Think about it like college: You take a variety of courses, but you still pick and focus on a major. I think of the T-Shirt shaped model of skills: You find a primary focus, build expertise there, but you still have other skills that can apply elsewhere.

In addition to specialization, it's important to also think about positioning. By that I mean, how do you answer the question: "What do you do?" You could say you are a full-stack developer, or that you develop in React.js. You could also say you specialize in writing DevOps work in C. All are true, but all affect how people think about you, and the opportunities you'll be presented.

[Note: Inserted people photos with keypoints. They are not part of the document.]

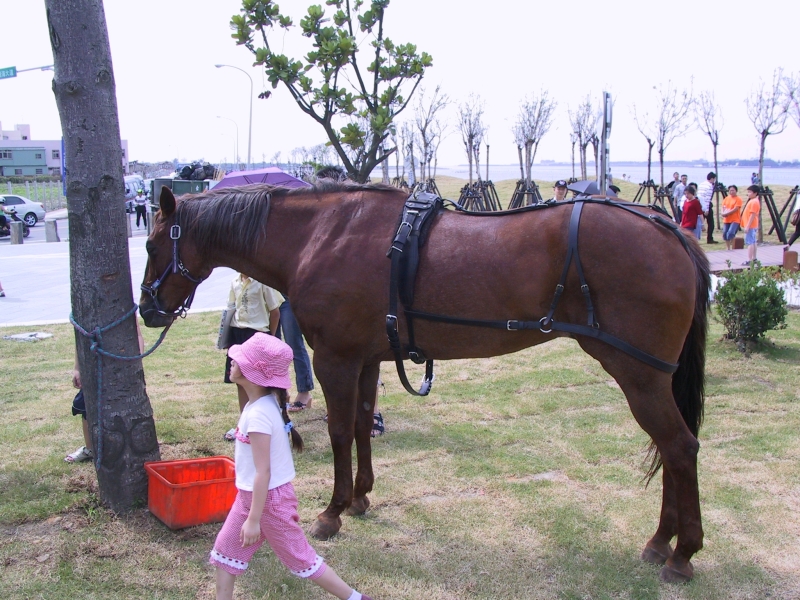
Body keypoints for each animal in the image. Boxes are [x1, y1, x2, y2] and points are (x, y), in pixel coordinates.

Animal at [139, 181, 710, 583]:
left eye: (151, 243)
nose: (147, 308)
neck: (323, 235)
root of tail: (669, 231)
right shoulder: (366, 358)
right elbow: (363, 426)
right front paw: (361, 498)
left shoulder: (335, 360)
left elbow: (341, 432)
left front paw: (333, 511)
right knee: (670, 450)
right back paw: (661, 541)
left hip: (638, 375)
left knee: (679, 447)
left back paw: (681, 553)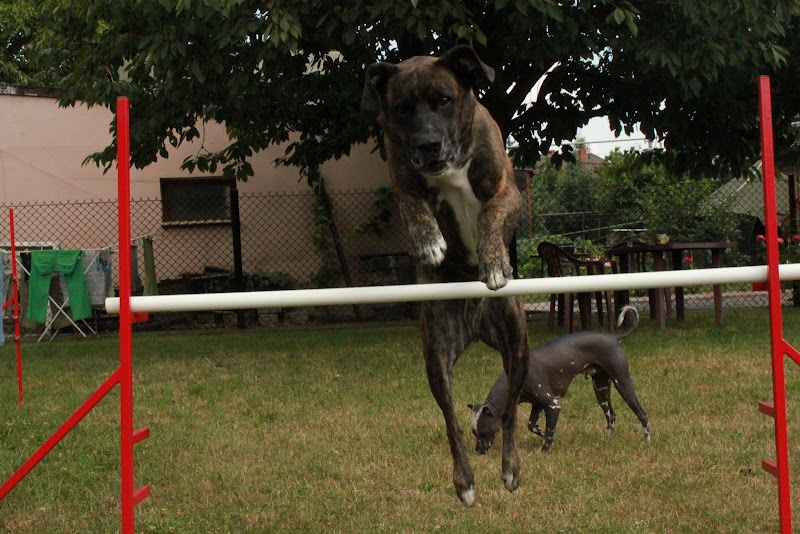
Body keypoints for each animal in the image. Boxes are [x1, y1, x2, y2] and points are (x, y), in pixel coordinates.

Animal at [361, 45, 529, 506]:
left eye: (444, 100)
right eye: (402, 109)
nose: (427, 143)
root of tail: (473, 322)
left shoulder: (508, 189)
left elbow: (490, 213)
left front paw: (493, 261)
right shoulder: (401, 179)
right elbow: (412, 203)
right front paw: (429, 242)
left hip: (518, 346)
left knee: (510, 413)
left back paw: (510, 468)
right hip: (436, 356)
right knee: (452, 420)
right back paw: (465, 481)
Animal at [469, 306, 649, 453]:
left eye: (483, 431)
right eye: (474, 433)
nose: (478, 452)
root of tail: (614, 338)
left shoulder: (553, 405)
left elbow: (549, 433)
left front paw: (544, 450)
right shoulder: (538, 404)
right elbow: (532, 425)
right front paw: (543, 434)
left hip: (622, 383)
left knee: (642, 413)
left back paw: (647, 439)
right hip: (601, 388)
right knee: (611, 415)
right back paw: (607, 439)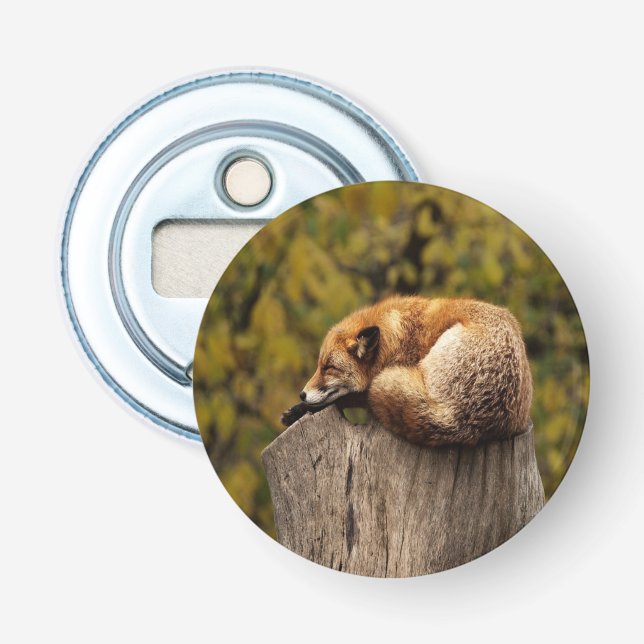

Being viewed as a generalist can be harmful to your career long term. If you are intermediate at everything, it is difficult to move beyond intermediate positions. You're better off focusing on something and working towards it, even if you shift focuses later. Take it from someone who used to be an "AngularJS expert." 🙂

Just because you say you do one of these doesn't mean you can't or won't do the others. For example, most of the work I do is in React/Redux these days, however, I've also written my share of Ruby on Rails applications, done BI analysis, and studied related fields like usability and copywriting. All come into play when it comes to building interfaces that help people solve problems, and convincing them to use them.

Specialization is not a constraint on what you learn, it is adding focus to your craft.